● Work order
Among the entries below, find each line holding "essential" and return it.

(Stored items)
========

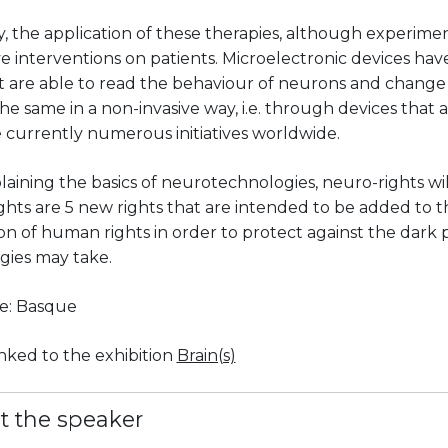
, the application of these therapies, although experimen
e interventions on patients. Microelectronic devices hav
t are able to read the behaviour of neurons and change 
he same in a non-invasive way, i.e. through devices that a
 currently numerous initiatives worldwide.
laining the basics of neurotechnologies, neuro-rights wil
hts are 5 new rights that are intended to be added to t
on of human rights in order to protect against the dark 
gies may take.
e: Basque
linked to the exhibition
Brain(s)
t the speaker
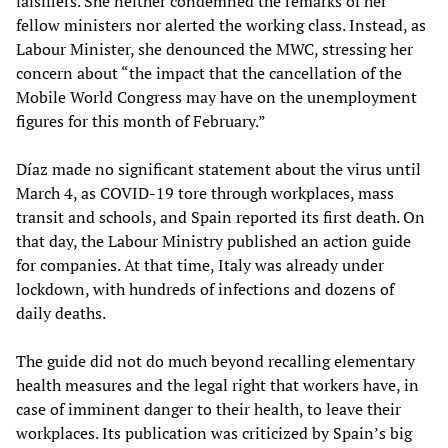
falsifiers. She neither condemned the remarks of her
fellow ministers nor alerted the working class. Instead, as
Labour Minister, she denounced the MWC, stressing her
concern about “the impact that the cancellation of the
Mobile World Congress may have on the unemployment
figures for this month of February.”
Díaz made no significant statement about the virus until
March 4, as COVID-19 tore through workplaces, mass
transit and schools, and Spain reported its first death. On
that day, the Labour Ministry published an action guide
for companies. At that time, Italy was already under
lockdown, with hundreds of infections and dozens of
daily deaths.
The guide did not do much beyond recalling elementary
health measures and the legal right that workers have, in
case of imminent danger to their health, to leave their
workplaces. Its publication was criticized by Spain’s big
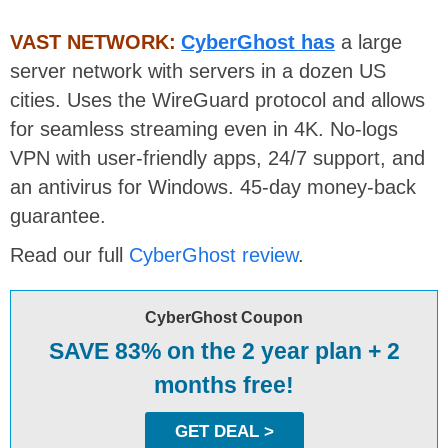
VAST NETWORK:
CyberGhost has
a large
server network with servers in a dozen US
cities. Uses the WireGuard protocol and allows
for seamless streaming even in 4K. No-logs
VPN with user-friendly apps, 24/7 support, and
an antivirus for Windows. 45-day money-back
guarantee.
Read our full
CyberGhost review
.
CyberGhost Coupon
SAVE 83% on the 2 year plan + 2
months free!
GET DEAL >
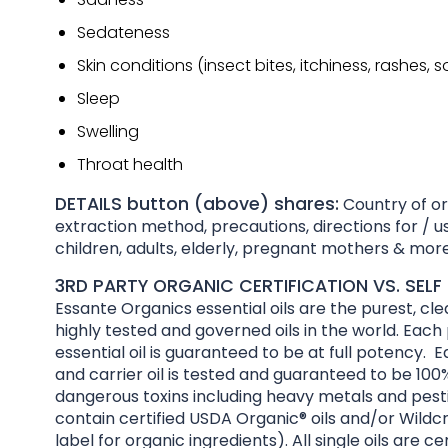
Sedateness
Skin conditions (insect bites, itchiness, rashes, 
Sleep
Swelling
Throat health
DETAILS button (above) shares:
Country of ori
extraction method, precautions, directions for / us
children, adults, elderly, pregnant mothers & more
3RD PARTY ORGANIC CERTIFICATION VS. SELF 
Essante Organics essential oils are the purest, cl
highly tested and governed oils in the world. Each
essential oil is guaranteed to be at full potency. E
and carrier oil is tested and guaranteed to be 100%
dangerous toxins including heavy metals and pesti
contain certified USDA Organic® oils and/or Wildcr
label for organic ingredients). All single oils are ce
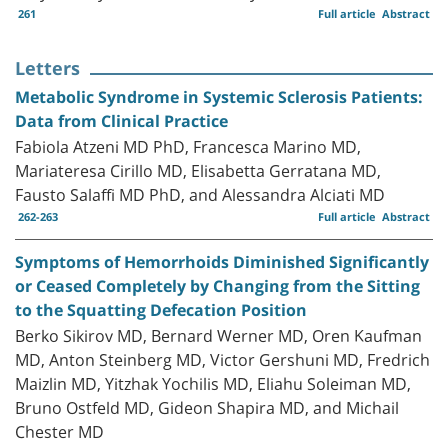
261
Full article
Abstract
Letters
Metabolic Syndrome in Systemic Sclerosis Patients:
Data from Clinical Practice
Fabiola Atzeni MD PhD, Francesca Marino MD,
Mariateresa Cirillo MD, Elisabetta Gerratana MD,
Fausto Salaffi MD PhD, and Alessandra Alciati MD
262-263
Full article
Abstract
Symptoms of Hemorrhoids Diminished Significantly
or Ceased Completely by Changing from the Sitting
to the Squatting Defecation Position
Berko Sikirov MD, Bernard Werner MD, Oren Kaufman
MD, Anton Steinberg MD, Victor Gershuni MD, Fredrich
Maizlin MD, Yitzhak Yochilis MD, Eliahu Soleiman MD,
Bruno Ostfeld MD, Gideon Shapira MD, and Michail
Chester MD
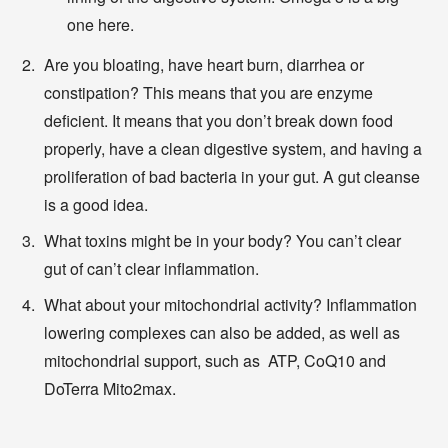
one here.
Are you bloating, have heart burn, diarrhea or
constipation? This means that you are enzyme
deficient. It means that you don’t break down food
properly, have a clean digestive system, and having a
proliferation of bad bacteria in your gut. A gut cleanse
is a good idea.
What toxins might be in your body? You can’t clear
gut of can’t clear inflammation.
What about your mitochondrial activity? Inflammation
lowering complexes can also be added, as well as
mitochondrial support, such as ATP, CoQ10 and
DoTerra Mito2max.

========

● Reply
Essante Organics essential oils are the purest, cl
essential oil is guaranteed to be at full potency. E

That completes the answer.